Бокстель презрительно улыбнулся и пожалъ плечами.

Принцъ внимательно слѣдилъ за всѣми его движеніями.

— Такъ вы не знаете этой дѣвушки?

— Нѣтъ, ваша свѣтлость!

— А вы, моя милая, знаете г. Бокстеля?

— Нѣтъ, г. Бокстеля я не знаю, а знаю Якова!

— Что это значитъ?

— То, что въ Лёвенштейнѣ этотъ человѣкъ, который называется теперь Исаакомъ Бокстелемъ, жилъ подъ именемъ Якова.

— Что вы на это скажете, г. Бокстель?

— Дѣвушка эта лжетъ, ваша свѣтлость.

— Вы никогда не были въ Лёвенштейнѣ?

Бокстель смутился. Проницательный и повелительный взглядъ принца препятствовалъ ему солгать.

— Я не отпираюсь, что былъ въ Лёвенштейнѣ; но ужь, конечно, не похитилъ тюльпана.
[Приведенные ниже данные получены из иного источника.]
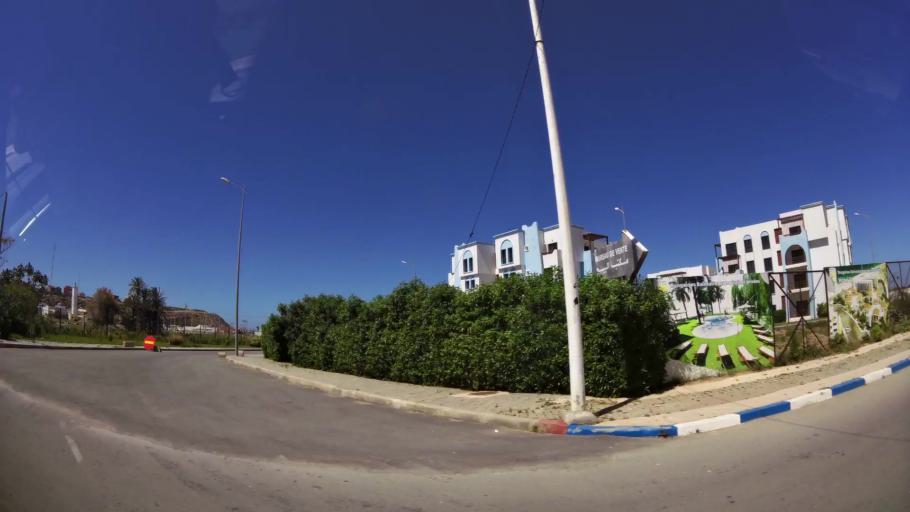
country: MA
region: Oriental
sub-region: Berkane-Taourirt
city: Madagh
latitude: 35.1388
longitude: -2.4216
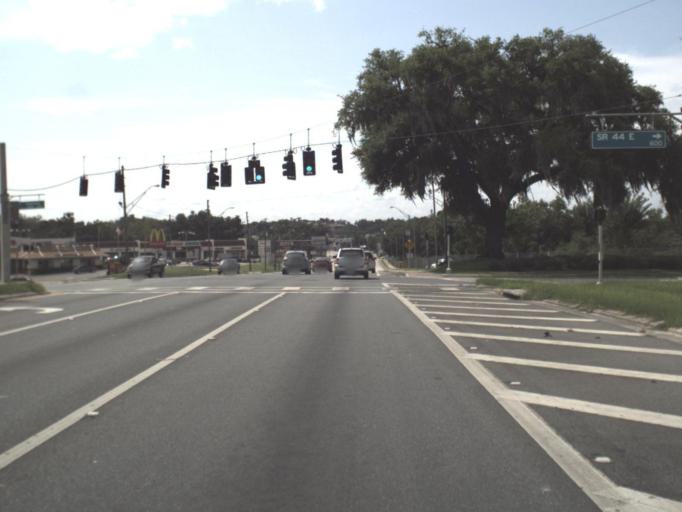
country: US
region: Florida
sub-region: Citrus County
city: Inverness
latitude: 28.8322
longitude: -82.3255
— Вы украли его изъ моей комнаты! вскричала Роза съ негодованіемъ.

— Это ложь!

— Послушайте не-уже-ли вы отопретесь, что прокрались за мною въ садъ, въ тотъ день, какъ я должна была посадить отростокъ? Отопретесь, что выкапывали его, когда я нарочно притворялась, что посадила его? Скажите, отопретесь вы?..

Бокстель не разсудилъ отвѣчать на эти вопросы, но, обратясь къ принцу, сказалъ ему:

— Ужь двадцать лѣтъ, ваша свѣтлость, какъ я занимаюсь цвѣтоводствомъ въ Дортрехтѣ. Я пріобрѣлъ даже нѣкоторую извѣстность: одно изъ моихъ изобрѣтеній посвящено португальскому королю. Позвольте донести вамъ настоящую истину: эта дѣвушка узнала, что я нашелъ секретъ чернаго тюльпана и, по согласію съ любовникомъ своимъ, приговореннымъ къ вѣчному заключенію въ Лёвенштсйнѣ, рѣшилась разорить меня, присвоивъ себѣ премію ста тысячъ гульденовъ, которые мнѣ слѣдуютъ по законамъ и справедливости.

— О, Боже мой! вскричала Роза съ гнѣвомъ.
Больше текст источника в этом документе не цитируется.